• [What you need to do]:
1/ Duplicate the stretch of the letters to the editor from "Austin Shaw-Phillips" through "ODE, Nov. 8)." without alteration.
2/ In the letters to the editor, which veteran's right to use cannabis for health reasons is supported?

• [Document]:
%%
Affirmative action
provides opportunities
Affirmative action continues to get a bad rap, despite the evidence that recruitment and retention programs have clearly increased opportunities for people of color, women and other underrepresented student groups. Unfortunately, due to regressive politics and ignorance about the nature of privilege, effective programs are still few and far between.
The phrase “leveling the playing field” may be a bit cliché these days, but it still makes an important point. Contrary to some opinions, affirmative action is not about giving some people an unfair advantage over others or students of color taking the “spots” of white students — an attitude that is both racist and ignorant. It’s about allowing people to have concrete opportunities in a system that continues to disadvantage them in more ways than can be catalogued.
Austin Shaw-Phillips
sophomore
undeclared
‘Thank God for cannabis’
I strongly support veteran Leroy Stubblefield’s right to use the plant cannabis (marijuana) for health reasons (“Search and Seizure,” ODE, Nov. 8).
%%
• [Raw data]:
%%
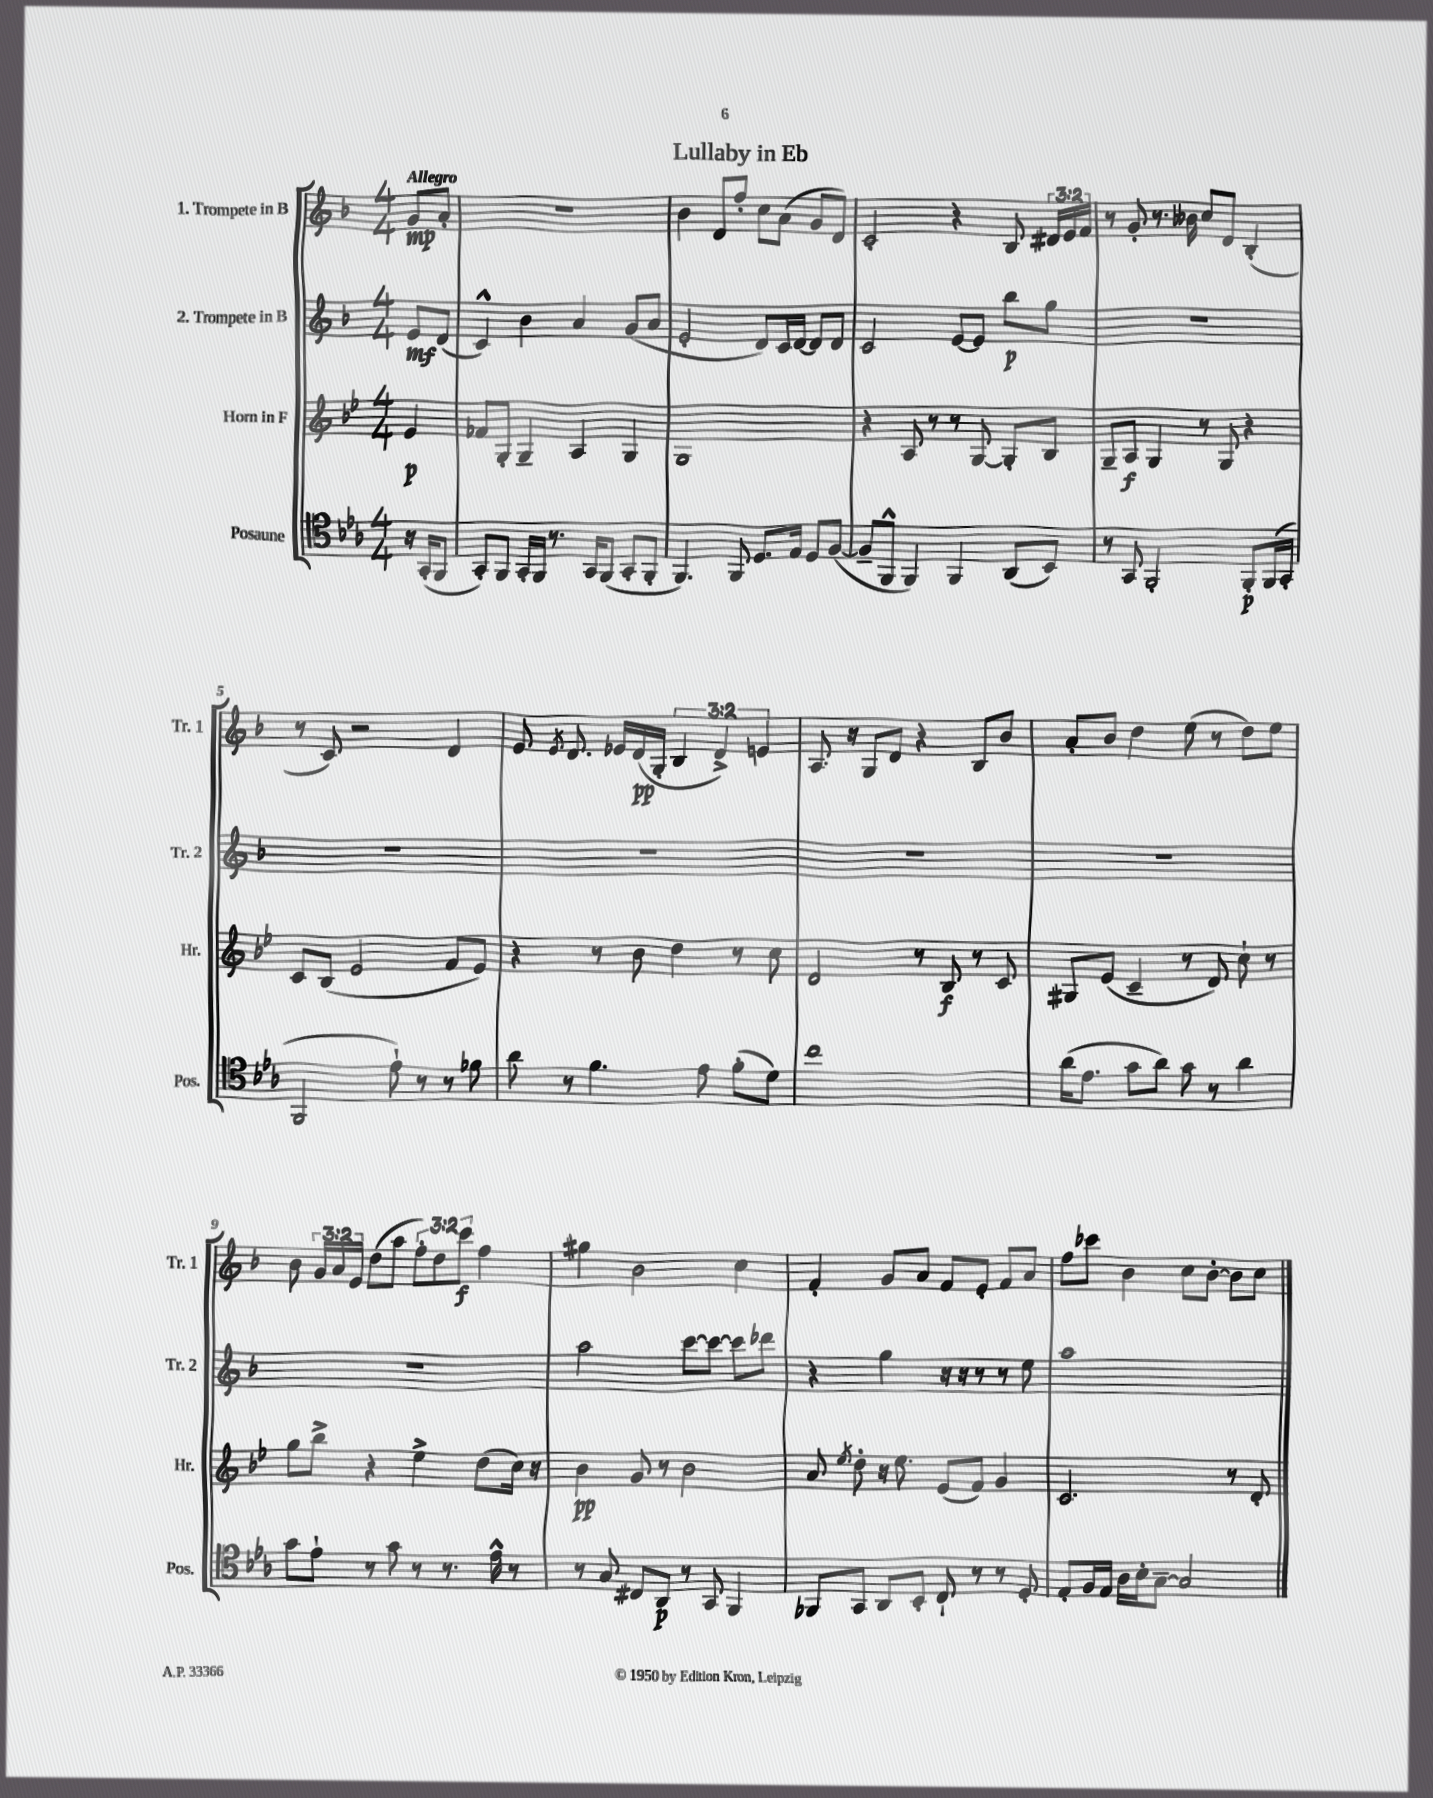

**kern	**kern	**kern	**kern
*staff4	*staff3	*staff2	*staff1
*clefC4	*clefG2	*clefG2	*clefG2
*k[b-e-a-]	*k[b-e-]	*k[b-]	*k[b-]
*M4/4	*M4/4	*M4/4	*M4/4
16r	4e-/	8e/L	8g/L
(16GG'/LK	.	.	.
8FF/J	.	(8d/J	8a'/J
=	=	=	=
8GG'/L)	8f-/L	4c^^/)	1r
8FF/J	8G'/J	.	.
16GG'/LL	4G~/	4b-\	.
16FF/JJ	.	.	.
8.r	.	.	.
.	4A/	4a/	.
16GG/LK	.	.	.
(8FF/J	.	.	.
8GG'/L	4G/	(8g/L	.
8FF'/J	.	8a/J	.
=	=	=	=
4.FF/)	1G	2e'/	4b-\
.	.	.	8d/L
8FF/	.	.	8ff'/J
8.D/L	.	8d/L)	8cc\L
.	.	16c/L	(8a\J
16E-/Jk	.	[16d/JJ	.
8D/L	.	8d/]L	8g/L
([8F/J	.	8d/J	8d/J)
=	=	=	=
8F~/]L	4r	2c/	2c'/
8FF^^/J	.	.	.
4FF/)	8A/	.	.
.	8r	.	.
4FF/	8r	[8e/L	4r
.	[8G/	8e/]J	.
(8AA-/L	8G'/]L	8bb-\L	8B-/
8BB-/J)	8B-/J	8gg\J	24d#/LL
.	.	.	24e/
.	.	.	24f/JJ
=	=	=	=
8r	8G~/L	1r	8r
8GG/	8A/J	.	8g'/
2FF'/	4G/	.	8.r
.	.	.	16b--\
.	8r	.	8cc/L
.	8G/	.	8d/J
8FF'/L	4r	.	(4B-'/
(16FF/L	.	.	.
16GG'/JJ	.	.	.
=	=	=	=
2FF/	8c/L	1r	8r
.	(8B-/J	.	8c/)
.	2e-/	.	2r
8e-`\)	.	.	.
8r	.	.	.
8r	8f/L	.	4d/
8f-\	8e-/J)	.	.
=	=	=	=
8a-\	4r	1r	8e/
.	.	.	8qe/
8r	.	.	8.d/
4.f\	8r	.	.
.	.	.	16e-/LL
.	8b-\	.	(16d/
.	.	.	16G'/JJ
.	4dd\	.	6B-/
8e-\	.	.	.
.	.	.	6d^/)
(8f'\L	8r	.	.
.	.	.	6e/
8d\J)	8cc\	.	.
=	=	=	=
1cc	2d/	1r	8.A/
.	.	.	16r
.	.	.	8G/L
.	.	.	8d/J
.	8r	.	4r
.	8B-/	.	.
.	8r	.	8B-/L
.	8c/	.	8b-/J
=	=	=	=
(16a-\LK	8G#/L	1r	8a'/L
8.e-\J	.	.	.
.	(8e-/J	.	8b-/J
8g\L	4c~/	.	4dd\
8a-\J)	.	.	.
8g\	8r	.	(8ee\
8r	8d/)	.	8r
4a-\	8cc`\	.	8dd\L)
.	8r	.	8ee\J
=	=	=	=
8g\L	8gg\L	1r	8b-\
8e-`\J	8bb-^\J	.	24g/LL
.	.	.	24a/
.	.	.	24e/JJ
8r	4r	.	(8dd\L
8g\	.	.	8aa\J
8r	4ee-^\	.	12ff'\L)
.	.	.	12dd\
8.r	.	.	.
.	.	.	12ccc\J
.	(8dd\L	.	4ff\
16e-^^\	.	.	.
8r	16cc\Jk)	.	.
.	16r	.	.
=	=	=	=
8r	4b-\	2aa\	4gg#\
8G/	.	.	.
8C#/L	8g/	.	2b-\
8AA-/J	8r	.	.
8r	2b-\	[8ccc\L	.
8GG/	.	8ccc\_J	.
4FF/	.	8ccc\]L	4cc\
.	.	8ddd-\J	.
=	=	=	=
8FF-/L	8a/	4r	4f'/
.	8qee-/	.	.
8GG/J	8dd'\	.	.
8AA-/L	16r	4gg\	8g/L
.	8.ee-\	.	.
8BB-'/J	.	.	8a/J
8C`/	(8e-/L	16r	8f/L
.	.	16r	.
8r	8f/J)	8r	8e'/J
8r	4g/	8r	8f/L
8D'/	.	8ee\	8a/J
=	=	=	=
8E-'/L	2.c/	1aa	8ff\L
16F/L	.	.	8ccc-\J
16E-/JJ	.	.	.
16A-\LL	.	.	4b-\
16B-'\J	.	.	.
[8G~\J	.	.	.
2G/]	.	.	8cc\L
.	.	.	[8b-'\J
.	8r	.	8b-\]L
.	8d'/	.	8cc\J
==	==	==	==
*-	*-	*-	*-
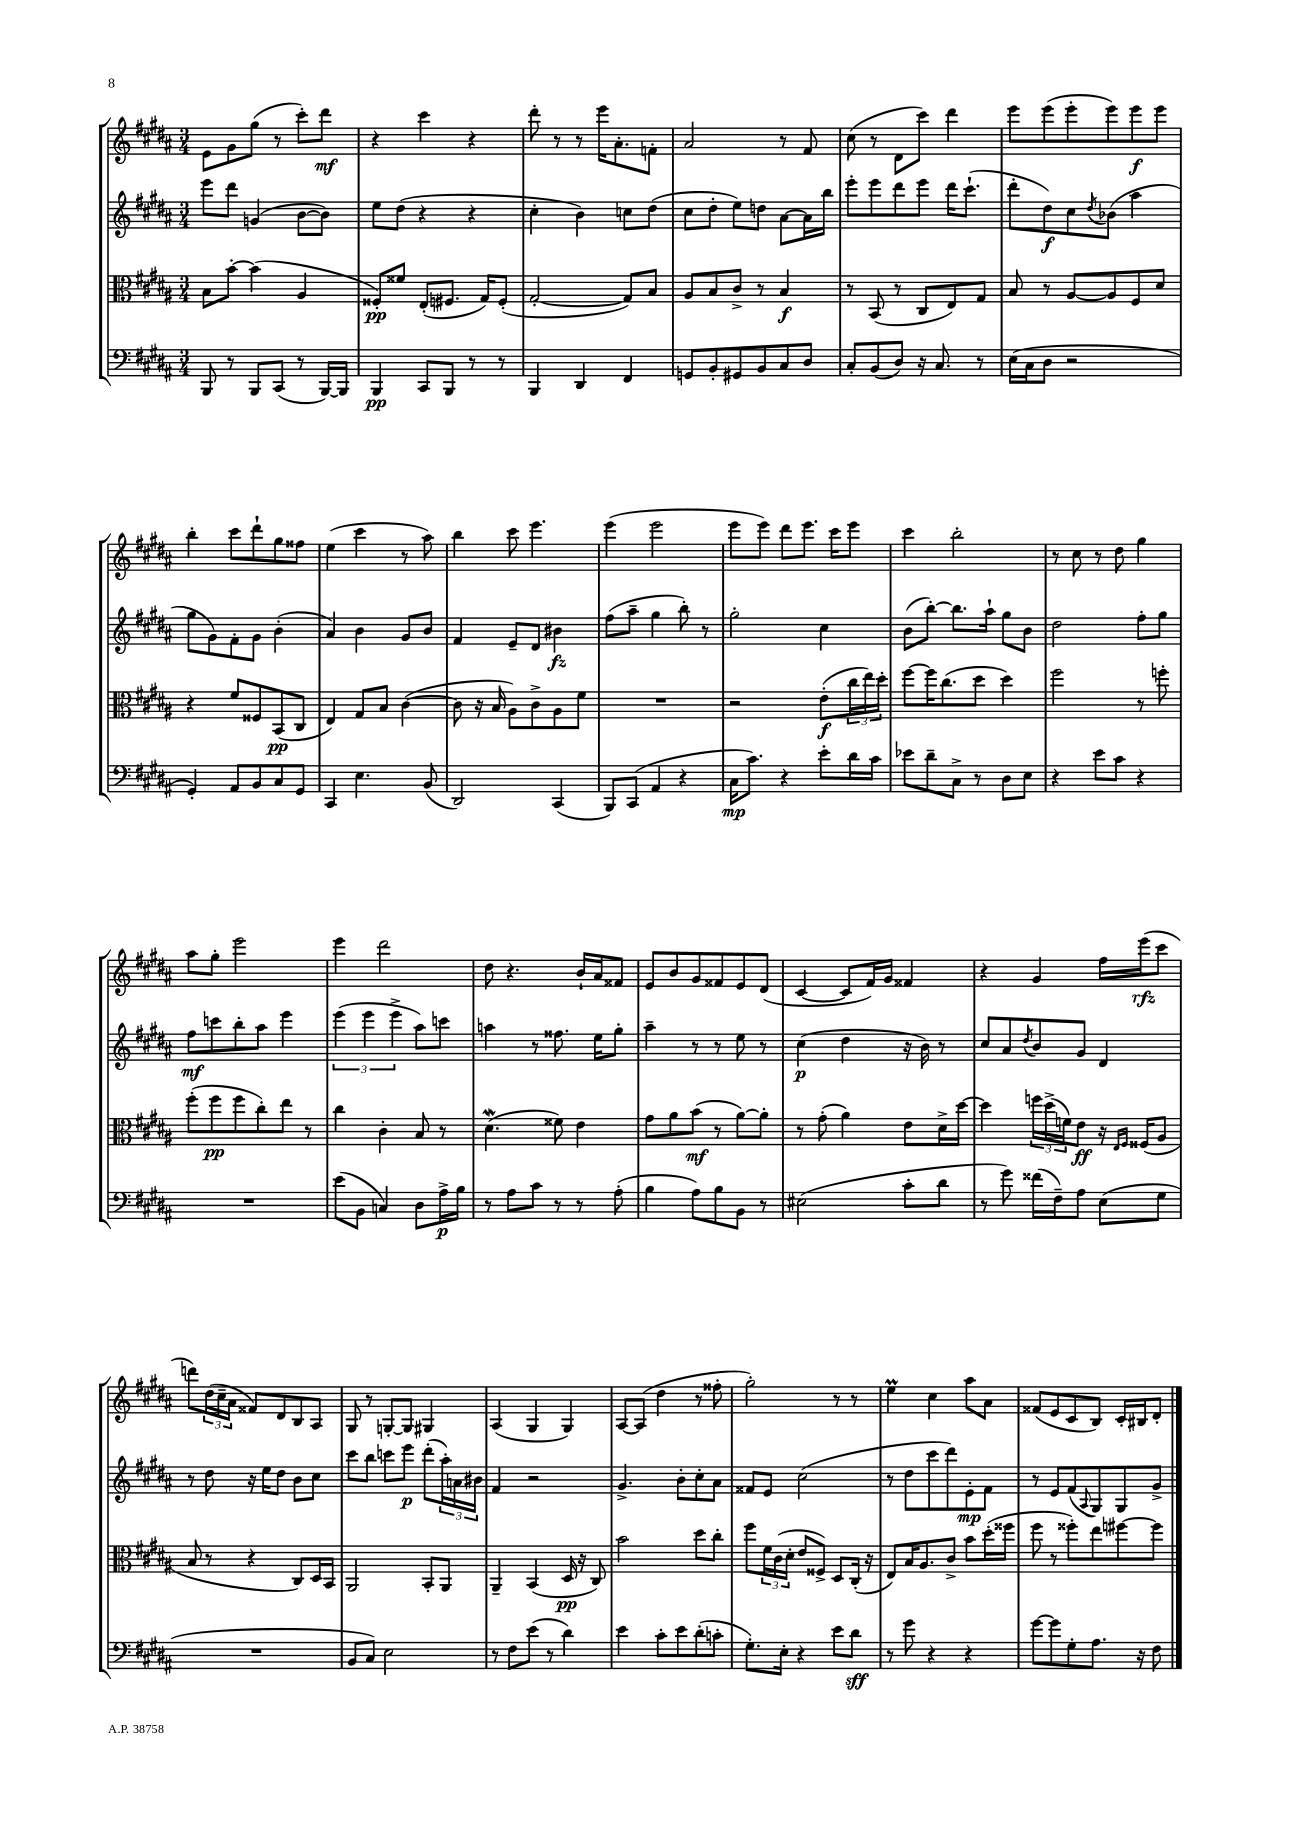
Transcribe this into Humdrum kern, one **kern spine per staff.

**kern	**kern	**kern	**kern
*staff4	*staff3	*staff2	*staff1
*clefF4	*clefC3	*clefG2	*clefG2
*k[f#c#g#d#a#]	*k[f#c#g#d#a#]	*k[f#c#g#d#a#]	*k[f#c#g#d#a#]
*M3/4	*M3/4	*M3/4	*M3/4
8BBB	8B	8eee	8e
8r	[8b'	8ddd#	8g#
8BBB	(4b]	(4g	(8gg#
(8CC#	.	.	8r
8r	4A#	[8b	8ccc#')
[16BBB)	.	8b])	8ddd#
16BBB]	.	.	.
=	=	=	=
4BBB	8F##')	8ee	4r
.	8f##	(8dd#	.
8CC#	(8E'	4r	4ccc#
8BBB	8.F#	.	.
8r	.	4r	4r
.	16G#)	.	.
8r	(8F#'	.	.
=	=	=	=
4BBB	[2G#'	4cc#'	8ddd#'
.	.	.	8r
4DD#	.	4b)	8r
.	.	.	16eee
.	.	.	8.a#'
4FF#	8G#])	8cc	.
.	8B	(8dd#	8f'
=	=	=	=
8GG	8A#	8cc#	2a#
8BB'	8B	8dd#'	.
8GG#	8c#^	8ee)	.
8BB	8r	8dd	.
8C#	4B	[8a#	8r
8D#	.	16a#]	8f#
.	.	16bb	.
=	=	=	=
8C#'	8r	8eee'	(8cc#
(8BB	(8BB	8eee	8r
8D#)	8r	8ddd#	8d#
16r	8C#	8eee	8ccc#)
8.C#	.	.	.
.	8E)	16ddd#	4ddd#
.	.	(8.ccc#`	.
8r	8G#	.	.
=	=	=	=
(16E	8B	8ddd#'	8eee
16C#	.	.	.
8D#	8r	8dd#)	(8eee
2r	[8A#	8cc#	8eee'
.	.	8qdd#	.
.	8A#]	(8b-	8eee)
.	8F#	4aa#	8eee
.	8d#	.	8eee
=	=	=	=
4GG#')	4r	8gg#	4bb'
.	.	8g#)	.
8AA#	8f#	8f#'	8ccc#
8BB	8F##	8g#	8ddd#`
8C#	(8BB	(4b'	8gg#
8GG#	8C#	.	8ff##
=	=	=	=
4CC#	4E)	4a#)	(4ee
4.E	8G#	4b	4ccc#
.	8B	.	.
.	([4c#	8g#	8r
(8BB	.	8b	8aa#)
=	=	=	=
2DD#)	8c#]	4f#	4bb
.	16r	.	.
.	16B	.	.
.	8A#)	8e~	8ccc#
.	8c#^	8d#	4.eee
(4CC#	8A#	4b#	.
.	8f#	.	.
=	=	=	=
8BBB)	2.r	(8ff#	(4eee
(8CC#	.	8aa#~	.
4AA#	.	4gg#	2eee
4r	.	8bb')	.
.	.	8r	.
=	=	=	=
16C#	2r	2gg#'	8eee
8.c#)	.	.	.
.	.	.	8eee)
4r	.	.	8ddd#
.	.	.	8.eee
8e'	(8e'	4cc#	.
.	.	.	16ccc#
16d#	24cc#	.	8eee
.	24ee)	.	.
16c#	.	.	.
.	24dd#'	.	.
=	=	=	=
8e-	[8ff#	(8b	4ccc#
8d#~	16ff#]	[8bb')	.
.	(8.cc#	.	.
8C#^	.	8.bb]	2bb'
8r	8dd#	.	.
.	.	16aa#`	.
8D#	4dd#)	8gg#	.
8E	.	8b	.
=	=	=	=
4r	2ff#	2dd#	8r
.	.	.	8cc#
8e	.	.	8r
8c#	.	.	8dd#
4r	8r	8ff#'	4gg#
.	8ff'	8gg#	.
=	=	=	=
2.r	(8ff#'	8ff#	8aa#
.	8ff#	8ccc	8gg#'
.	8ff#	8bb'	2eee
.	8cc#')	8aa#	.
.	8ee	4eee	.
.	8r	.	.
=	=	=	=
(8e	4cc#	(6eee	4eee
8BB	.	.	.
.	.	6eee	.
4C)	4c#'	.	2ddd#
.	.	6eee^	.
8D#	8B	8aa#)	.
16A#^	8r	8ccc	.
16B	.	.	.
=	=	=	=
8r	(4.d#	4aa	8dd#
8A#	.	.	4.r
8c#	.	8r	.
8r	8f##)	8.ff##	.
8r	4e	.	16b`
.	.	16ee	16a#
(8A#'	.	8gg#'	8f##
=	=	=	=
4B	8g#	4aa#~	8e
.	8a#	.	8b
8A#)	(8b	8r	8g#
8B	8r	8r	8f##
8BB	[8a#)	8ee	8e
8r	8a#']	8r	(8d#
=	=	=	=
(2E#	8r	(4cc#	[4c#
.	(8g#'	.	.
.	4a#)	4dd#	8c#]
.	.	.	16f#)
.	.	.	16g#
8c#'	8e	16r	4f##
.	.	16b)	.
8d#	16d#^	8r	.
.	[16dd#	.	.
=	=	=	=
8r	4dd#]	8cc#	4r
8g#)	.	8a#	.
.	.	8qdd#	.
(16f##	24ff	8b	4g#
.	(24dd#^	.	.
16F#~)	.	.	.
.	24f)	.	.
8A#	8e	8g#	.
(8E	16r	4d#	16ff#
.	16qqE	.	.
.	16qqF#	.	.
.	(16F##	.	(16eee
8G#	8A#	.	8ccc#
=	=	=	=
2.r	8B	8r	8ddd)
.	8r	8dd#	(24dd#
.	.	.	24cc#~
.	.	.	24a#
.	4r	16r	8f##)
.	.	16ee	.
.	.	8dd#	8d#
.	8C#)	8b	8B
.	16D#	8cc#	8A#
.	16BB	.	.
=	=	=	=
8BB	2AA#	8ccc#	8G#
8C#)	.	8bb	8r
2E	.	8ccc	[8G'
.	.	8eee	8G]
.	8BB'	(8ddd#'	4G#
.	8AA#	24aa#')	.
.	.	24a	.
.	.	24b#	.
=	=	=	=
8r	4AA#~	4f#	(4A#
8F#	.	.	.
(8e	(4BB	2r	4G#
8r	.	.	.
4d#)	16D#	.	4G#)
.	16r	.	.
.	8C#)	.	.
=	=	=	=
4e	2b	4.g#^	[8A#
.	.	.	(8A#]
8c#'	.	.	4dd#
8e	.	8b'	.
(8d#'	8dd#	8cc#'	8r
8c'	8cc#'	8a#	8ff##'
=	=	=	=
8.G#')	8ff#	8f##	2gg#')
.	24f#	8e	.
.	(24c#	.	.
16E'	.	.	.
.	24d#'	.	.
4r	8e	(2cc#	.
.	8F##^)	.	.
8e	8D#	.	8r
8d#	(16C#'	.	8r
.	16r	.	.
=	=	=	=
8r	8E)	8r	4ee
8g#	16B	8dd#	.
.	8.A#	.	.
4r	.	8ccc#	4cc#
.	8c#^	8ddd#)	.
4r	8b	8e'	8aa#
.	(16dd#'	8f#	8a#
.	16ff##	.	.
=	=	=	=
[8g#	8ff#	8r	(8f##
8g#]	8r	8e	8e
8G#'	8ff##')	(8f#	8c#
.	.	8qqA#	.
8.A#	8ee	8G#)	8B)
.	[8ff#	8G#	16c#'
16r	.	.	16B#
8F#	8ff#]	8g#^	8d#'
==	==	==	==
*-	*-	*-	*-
%%
• [Responses to the exercise]:
1/
Austin Shaw-Phillips
sophomore
undeclared
‘Thank God for cannabis’
I strongly support veteran Leroy Stubblefield’s right to use the plant cannabis (marijuana) for health reasons (“Search and Seizure,” ODE, Nov. 8).

2/ Leroy Stubblefield